Governor Tim Walz held a news conference at 10:30 a.m. Friday after another night of violence and looting in Minneapolis and St. Paul, as protests over the death of George Floyd devolved into riots.

Walz said he received a call from State Sen. Patricia Torres Ray Thursday that District 63 was burning, and there were no police officers or Minnesota National Guard troops to help.

“That is an abject failure that cannot happen," Walz said. "We must restore that order.”

Thursday night, fires continued to rage across both Minneapolis and St. Paul. Minneapolis Police were forced to evacuate the building housing the Third Precinct after a fire started around 10:30 p.m.

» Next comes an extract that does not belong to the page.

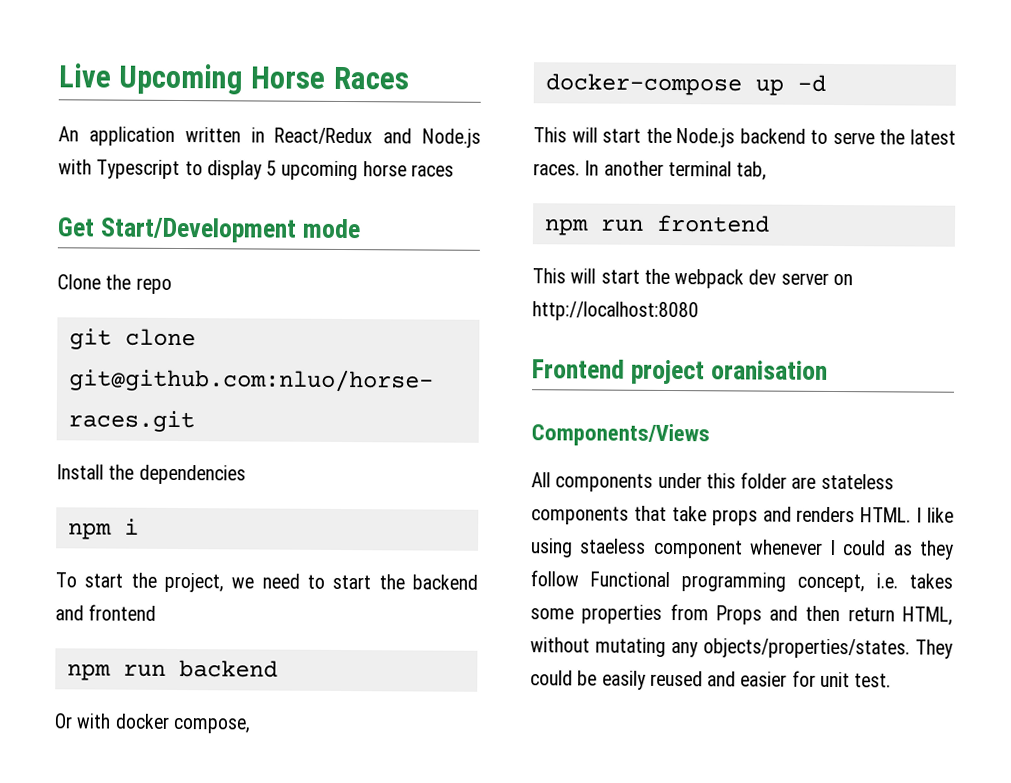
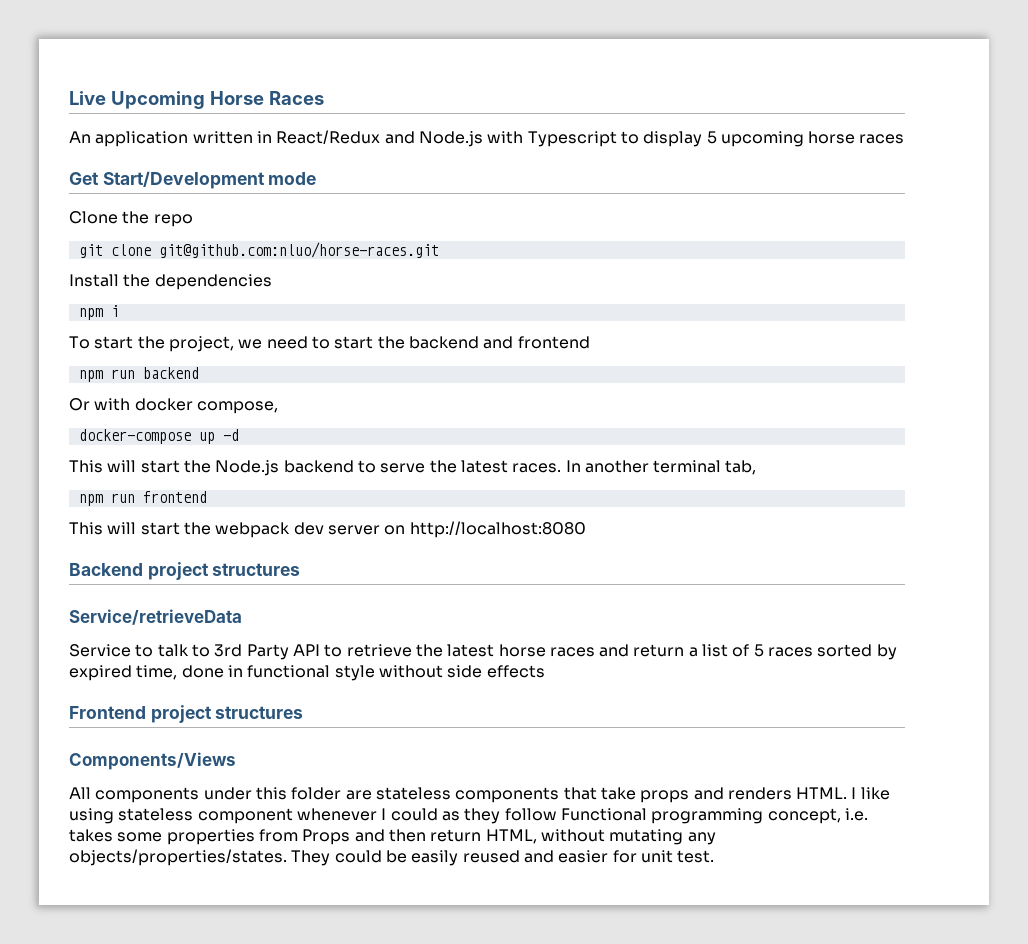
(699, 311) none -> [69,562,301,580] [69,609,242,625] [69,644,897,660] [69,665,545,681] // Backend project structures // Service/retrieveData // Service to talk to 3rd Party API to retrieve the latest horse races and return a list of 5 races sorted by expired time, done in functional style without side effects
[711,360,829,380] oranisation -> [215,706,304,719] structures
[580,538,647,554] staeless -> [118,808,194,821] stateless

Thursday night.

Minnesota Department of Public Safety Commissioner John Mark Harrington said during a press conference that national guard troops were called in to help, but they did not receive a “specific mission” to help clear the streets until midnight, on a call with the mayor. Harrington said Minneapolis Mayor Jacob Frey informed them they had "no more resources" and they were not able to meet public safety needs on Lake Street.

"When the Third Precinct was abandoned, it seemed that that was the time to move," Gov. Walz said.

They then had to get a plan together, Harrington said. By the time they brought state patrol, Minnesota National Guard, and other assisting crews to Lake Street, he said it was 3 a.m. Harrington said some people were arrested at the time and for other looting incidents throughout the day, but he didn't have exact numbers. He said most people left peacefully.

Harrington said the people who were out at that hour were not the people of Minneapolis “who are still having their guts ripped out about the Floyd murder.”

“I don’t want to prejudice this,” he said regarding using the term “murder.” “I’m just calling it like I see it.”

“I can tell you that no one could have heard Mr. Floyd’s voice in the chaos of the screaming and the shouting and the fires at 1 o’clock in the morning on Lake Street,” he said. “My job is to make sure the community is safe and the team is ready and prepared to keep it safe.”

Harrington said his team, including the national guard, state troopers and DNR, is confident that they can make a plan to keep people safe Friday night while protecting First Amendment rights to protest.

“We will create a plan that will keep the peace, maintain the peace, and prevent further lawless behavior in the city of Minneapolis, the city of St. Paul and surrounding suburbs,” he said.

The governor acknowledged that the "tools" needed to restore order, including the Minnesota National Guard, are "the very same tools that have led to that grief and pain."

Those national guard troops are armed, officials confirmed Friday, and maintain the right to defend themselves, though they would not comment further on the boundaries around their use of force.

"I’m asking you to help us. Help us use a humane way to get the streets to a place where we can restore the justice," he said. "So those who are demanding justice can be heard. Not those who throw fire bombs into businesses."

Early Friday morning, Frey held a press conference to address the burning of the Third Precinct Police Station in south Minneapolis. He reiterated his concern for the citizens of his city, saying rioting posed an imminent threat to the safety of the officers and staffers within MPD's Third Precinct, forcing him to make the decision to evacuate the compound.

“Symbolism of a building cannot outweigh the importance of life or the public,” Frey said. “We could not risk serious injury to anyone … brick and mortar is not as important as life.”

A CNN news crew was arrested on live TV Friday morning while reporting on the continued unrest in Minneapolis. Officers in riot gear were seen pushing the reporter and his two crews members, as the reporter told them they would move. As one officer held the reporters arm, another informed him he was under arrest. The network reports that Gov. Tim Walz intervened, and quoted him as saying the arrests were "totally unacceptable," and that he wanted the media to cover the developing situation here.